GIVEN RECORDS below:

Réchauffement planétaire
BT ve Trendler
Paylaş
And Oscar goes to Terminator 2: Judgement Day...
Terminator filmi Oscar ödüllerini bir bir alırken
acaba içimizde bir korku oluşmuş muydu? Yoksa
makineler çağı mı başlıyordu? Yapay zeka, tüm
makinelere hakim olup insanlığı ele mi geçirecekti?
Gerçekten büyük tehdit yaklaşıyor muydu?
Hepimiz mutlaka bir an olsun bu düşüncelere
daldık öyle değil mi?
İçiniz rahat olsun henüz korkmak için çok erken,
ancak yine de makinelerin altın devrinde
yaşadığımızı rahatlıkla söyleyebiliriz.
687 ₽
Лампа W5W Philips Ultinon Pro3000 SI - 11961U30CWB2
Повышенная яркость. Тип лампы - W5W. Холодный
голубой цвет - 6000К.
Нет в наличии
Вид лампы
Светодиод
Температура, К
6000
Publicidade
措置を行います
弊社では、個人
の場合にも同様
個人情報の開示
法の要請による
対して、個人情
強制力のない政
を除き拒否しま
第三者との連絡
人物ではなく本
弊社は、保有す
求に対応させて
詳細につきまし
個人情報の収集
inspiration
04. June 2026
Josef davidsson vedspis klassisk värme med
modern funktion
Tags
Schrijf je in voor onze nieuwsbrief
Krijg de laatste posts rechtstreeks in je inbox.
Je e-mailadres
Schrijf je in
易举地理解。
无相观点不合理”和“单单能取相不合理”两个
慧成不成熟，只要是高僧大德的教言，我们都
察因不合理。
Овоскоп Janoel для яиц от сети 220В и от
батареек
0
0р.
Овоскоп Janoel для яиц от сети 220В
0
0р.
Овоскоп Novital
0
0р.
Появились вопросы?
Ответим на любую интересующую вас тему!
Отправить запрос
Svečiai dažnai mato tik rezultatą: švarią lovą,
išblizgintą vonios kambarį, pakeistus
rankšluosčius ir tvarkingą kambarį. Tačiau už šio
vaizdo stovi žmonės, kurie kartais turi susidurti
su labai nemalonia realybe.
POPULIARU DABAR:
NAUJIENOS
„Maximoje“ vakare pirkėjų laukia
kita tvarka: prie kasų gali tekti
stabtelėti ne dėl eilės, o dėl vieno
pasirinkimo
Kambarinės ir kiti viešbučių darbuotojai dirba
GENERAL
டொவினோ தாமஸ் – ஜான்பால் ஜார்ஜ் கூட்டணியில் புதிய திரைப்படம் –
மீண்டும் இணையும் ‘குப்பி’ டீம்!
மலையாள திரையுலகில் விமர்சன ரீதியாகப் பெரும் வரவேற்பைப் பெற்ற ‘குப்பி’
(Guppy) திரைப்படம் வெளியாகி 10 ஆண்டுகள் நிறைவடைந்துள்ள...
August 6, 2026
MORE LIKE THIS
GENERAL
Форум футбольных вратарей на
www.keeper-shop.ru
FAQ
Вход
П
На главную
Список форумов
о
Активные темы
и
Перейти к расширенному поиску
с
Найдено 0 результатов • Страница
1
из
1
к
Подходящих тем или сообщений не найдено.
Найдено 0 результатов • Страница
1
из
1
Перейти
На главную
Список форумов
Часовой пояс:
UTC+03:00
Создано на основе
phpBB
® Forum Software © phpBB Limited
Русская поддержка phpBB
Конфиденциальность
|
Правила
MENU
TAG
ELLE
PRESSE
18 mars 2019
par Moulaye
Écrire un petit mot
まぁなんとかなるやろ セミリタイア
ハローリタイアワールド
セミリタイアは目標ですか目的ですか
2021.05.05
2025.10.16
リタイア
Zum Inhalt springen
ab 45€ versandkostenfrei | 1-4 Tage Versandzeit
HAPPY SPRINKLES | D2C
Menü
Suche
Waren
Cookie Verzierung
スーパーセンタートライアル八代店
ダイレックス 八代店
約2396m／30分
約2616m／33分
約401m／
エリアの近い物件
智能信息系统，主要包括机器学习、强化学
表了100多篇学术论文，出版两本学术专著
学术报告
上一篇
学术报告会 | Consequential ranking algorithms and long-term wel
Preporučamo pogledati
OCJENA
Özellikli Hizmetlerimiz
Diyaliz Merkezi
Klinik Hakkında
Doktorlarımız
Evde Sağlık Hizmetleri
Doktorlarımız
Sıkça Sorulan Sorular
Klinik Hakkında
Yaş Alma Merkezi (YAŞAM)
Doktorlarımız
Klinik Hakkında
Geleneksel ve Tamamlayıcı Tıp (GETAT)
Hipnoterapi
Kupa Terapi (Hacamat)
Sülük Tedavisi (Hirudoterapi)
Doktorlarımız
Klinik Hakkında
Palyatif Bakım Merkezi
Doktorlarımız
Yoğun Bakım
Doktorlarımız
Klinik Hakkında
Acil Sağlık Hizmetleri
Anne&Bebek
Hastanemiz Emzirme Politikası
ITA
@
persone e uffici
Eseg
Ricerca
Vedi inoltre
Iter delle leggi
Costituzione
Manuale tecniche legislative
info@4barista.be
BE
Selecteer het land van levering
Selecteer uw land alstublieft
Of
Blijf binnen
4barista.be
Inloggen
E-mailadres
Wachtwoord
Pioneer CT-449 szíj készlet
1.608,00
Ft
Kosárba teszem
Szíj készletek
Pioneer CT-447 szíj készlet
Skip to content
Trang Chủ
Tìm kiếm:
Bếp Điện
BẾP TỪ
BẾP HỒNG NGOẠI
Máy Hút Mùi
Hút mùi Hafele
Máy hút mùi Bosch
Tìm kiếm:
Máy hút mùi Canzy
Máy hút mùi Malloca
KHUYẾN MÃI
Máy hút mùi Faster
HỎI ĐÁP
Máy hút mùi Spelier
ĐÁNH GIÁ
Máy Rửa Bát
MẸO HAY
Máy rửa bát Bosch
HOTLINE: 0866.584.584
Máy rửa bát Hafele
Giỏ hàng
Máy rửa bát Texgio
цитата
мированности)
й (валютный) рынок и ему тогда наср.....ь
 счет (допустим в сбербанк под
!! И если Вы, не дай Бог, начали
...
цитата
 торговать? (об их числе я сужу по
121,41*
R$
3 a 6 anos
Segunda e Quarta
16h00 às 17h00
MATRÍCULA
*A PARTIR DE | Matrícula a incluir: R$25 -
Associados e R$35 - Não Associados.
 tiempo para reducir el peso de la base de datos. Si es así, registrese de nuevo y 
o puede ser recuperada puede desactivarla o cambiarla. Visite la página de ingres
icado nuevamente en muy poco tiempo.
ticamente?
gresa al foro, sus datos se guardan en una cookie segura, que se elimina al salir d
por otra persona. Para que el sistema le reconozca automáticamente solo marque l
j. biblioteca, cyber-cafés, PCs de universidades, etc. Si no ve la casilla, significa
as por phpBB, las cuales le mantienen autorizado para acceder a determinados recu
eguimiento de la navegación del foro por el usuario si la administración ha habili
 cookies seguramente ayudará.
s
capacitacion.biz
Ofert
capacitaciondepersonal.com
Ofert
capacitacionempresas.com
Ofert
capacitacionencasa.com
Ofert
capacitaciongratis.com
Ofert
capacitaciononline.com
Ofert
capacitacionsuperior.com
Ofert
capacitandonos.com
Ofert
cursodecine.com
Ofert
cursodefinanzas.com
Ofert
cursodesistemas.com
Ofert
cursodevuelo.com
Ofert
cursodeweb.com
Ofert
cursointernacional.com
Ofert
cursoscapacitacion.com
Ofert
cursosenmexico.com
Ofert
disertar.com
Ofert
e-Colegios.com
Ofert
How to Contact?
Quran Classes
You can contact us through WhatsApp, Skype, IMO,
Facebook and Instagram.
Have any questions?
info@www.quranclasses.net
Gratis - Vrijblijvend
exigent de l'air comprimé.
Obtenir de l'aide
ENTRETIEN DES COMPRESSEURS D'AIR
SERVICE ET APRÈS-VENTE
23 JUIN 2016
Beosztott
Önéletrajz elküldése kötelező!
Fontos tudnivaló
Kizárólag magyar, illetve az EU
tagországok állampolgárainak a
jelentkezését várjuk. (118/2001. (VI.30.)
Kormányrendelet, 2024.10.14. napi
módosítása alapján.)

End of GIVEN RECORDS.

THE PROBLEM
From the data, collect all lines where the string "tiempo" appears.

WORKED SOLUTION
 tiempo para reducir el peso de la base de datos. Si es así, registrese de nuevo y 
icado nuevamente en muy poco tiempo.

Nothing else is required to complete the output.